Rabat - Former Franco-Moroccan journalist at the satirical magazine “Charlie Hebdo,” Zineb El Rhazoui, has opened up about anti-Semitism in the world, especially in Morocco, where she was born.
Rabat – Former Franco-Moroccan journalist at the satirical magazine “Charlie Hebdo,” Zineb El Rhazoui, has opened up about anti-Semitism in the world, especially in Morocco, where she was born.
Zineb El Rhazoui, who is now living under police protection following the Charlie Hebdo attacks in 2015, has spoken up in the French publication L’Observateur regarding the recent manifesto signed by 250 French personalities against the “new anti-Semitism.”
In the newspaper column, the 36-year-old activist supports the signatories, who have been accused by some groups of stigmatizing Muslims and increasing religious sectarianism.
El Rhazoui spent most of her childhood in Morocco where she recalls hearing the word “Yhoudi” (Jewish) as an insult for the first time 30 years ago.
“It was in a large family reunion and someone had used the phrase ‘Yhoudi ould lyhoud’ (Jewish son of a Jew) to tell him he was a naughty kid,” she said.
Though the former journalist explained that she would hear different variations of this “insult” throughout her life in Morocco, she still identifies her homeland as “the least anti-Semitic in the Arab world.”
She then recounts how the director of her primary school severely punished her and her classmates, after they threw trash in the yard of the neighbor’s house and insulted to the residents, a Jewish family.

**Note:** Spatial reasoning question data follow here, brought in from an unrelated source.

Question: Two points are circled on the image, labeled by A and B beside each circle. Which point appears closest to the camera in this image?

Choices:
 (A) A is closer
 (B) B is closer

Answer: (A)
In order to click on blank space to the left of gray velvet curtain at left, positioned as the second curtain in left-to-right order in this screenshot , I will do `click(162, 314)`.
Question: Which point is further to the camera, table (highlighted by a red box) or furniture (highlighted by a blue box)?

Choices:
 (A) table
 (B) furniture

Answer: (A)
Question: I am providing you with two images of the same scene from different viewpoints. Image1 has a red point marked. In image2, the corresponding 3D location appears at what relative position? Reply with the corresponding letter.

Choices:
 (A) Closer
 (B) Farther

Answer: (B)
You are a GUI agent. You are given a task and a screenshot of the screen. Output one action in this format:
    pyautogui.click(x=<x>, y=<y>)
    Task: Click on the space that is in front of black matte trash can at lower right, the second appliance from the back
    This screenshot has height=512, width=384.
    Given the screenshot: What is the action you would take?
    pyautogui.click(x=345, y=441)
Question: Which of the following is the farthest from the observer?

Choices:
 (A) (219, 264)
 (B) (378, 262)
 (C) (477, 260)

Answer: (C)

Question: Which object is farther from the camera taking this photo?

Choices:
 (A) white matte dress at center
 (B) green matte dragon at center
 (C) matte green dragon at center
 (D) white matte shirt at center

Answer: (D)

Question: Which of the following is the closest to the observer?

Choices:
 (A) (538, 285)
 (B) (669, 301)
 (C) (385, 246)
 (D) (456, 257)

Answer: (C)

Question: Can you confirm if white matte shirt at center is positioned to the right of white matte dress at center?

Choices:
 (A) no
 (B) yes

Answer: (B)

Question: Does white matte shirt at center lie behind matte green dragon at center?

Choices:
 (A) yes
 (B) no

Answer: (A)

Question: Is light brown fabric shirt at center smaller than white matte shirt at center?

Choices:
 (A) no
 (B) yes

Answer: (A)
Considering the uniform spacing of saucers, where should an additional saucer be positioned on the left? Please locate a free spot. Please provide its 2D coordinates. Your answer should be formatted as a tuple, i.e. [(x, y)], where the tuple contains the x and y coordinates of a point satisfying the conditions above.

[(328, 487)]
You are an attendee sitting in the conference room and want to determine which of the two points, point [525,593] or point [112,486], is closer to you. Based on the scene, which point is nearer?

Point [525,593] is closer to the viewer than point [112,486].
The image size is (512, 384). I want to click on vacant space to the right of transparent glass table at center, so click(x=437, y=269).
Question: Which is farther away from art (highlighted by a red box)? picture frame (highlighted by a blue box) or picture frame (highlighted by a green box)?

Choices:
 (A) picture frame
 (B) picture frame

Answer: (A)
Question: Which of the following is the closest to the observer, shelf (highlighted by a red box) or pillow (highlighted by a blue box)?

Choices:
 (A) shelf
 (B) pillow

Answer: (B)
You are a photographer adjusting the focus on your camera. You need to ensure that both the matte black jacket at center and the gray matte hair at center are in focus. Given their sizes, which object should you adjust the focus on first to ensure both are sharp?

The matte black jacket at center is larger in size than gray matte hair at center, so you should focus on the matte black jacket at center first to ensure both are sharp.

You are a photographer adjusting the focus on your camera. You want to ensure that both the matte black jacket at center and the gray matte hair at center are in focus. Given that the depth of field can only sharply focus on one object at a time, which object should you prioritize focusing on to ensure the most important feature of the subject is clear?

“For the first time, we realized that our anti-Semitism was wrong. Ironically, it was our professor, a brilliant Palestinian intellectual refugee in Morocco–the founder of our school–who taught us.”
“The New Anti-Semitism” is a book to be published Wednesday in France where fifteen French intellectuals take the pen to denounce the “poison of anti-Semitic crimes committed in France by Islamists,” according to French media Le Parisien.
More than 250 signatories responded to a call by a collective, including El Rhazoui, the former director of “Charlie Hebdo” Philippe Val, the former French President Nicolas Sarkozy, three former French prime ministers, religious representatives, intellectuals, and several artists.